Data for this task:
^^^^^^^^^^^^^^^^

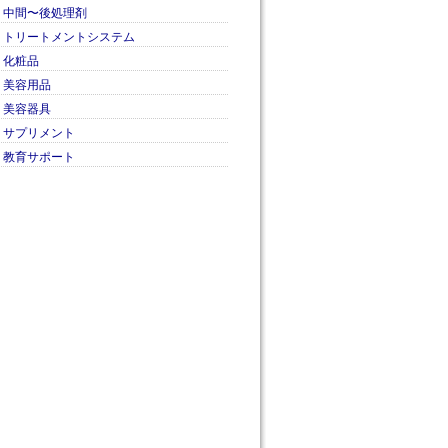
中間〜後処理剤
トリートメントシステム
化粧品
美容用品
美容器具
サプリメント
教育サポート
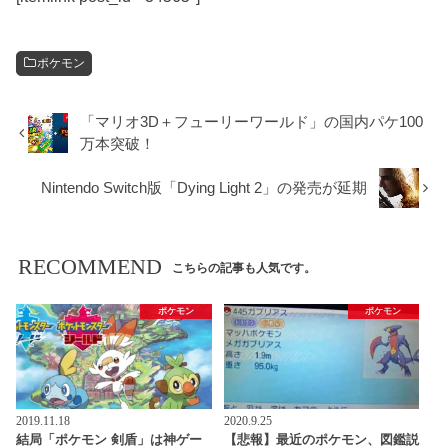
ポケモン
「マリオ3D＋フューリーワールド」の国内パケ100
万本突破！
Nintendo Switch版「Dying Light 2」の発売が延期
RECOMMEND
こちらの記事も人気です。
ポケモン
ポケモン
2019.11.18
2020.9.25
結局「ポケモン 剣盾」は神ゲー
【悲報】最近のポケモン、図鑑説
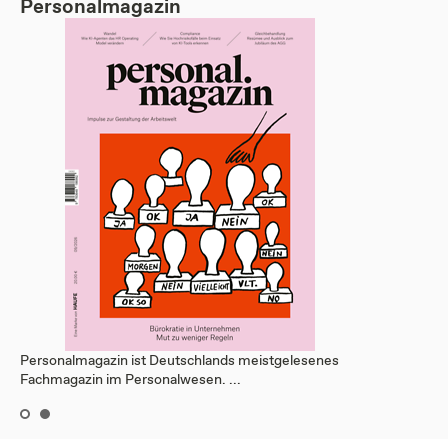
Personalmagazin
Personalmagazin ist Deutschlands meistgelesenes
Fachmagazin im Personalwesen. ...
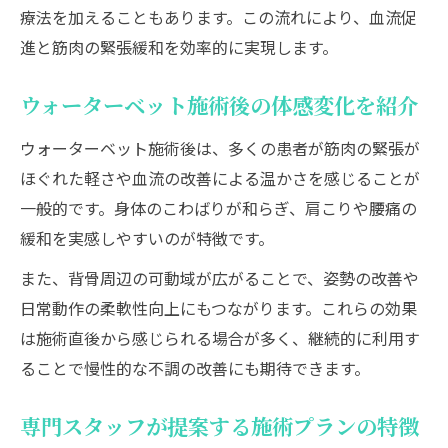
療法を加えることもあります。この流れにより、血流促
進と筋肉の緊張緩和を効率的に実現します。
ウォーターベット施術後の体感変化を紹介
ウォーターベット施術後は、多くの患者が筋肉の緊張が
ほぐれた軽さや血流の改善による温かさを感じることが
一般的です。身体のこわばりが和らぎ、肩こりや腰痛の
緩和を実感しやすいのが特徴です。
また、背骨周辺の可動域が広がることで、姿勢の改善や
日常動作の柔軟性向上にもつながります。これらの効果
は施術直後から感じられる場合が多く、継続的に利用す
ることで慢性的な不調の改善にも期待できます。
専門スタッフが提案する施術プランの特徴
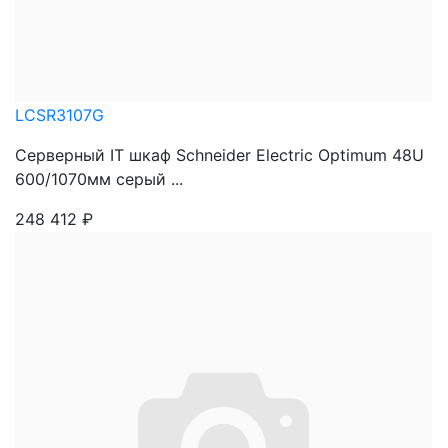
LCSR3107G
Серверный IT шкаф Schneider Electric Optimum 48U
600/1070мм серый ...
248 412
₽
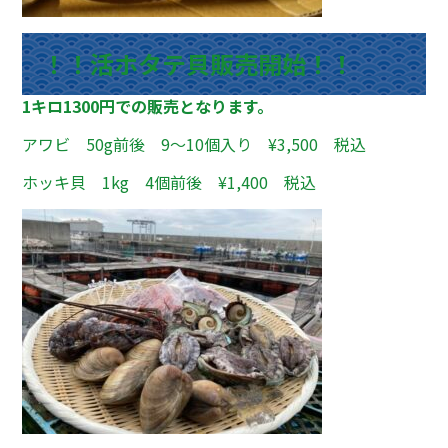
！！活ホタテ貝販売開始！！
1キロ1300円での販売となります。
アワビ 50g前後 9～10個入り ¥3,500 税込
ホッキ貝 1kg 4個前後 ¥1,400 税込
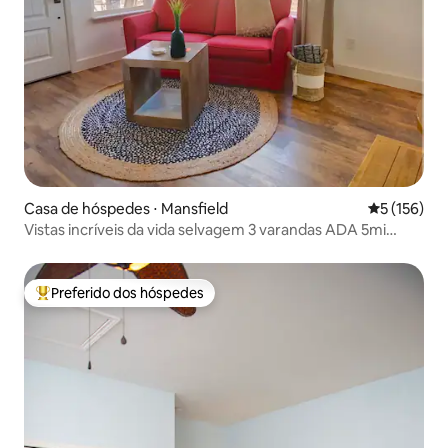
Casa de hóspedes ⋅ Mansfield
5 de uma av
5 (156)
Vistas incríveis da vida selvagem 3 varandas ADA 5mi
Dwntwn
Preferido dos hóspedes
Entre os melhores preferidos dos hóspedes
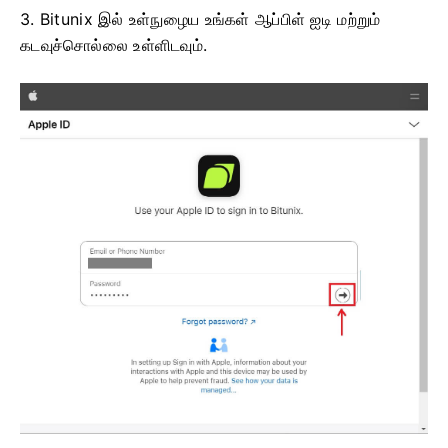
3. Bitunix இல் உள்நுழைய உங்கள் ஆப்பிள் ஐடி மற்றும்
கடவுச்சொல்லை உள்ளிடவும்.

^^^^^^^^^^^^^^^^

Return each entry exactly as it appears above, but exclude the pictures.

Answer for this exercise:
中間〜後処理剤
トリートメントシステム
化粧品
美容用品
美容器具
サプリメント
教育サポート
ポケモン
「マリオ3D＋フューリーワールド」の国内パケ100
万本突破！
Nintendo Switch版「Dying Light 2」の発売が延期
RECOMMEND
こちらの記事も人気です。
ポケモン
ポケモン
2019.11.18
2020.9.25
結局「ポケモン 剣盾」は神ゲー
【悲報】最近のポケモン、図鑑説
Personalmagazin
Personalmagazin ist Deutschlands meistgelesenes
Fachmagazin im Personalwesen. ...
療法を加えることもあります。この流れにより、血流促
進と筋肉の緊張緩和を効率的に実現します。
ウォーターベット施術後の体感変化を紹介
ウォーターベット施術後は、多くの患者が筋肉の緊張が
ほぐれた軽さや血流の改善による温かさを感じることが
一般的です。身体のこわばりが和らぎ、肩こりや腰痛の
緩和を実感しやすいのが特徴です。
また、背骨周辺の可動域が広がることで、姿勢の改善や
日常動作の柔軟性向上にもつながります。これらの効果
は施術直後から感じられる場合が多く、継続的に利用す
ることで慢性的な不調の改善にも期待できます。
専門スタッフが提案する施術プランの特徴
LCSR3107G
Серверный IT шкаф Schneider Electric Optimum 48U
600/1070мм серый ...
248 412
₽
！！活ホタテ貝販売開始！！
1キロ1300円での販売となります。
アワビ 50g前後 9～10個入り ¥3,500 税込
ホッキ貝 1kg 4個前後 ¥1,400 税込
Casa de hóspedes ⋅ Mansfield
5 de uma av
5 (156)
Vistas incríveis da vida selvagem 3 varandas ADA 5mi
Dwntwn
Preferido dos hóspedes
Entre os melhores preferidos dos hóspedes
3. Bitunix இல் உள்நுழைய உங்கள் ஆப்பிள் ஐடி மற்றும்
கடவுச்சொல்லை உள்ளிடவும்.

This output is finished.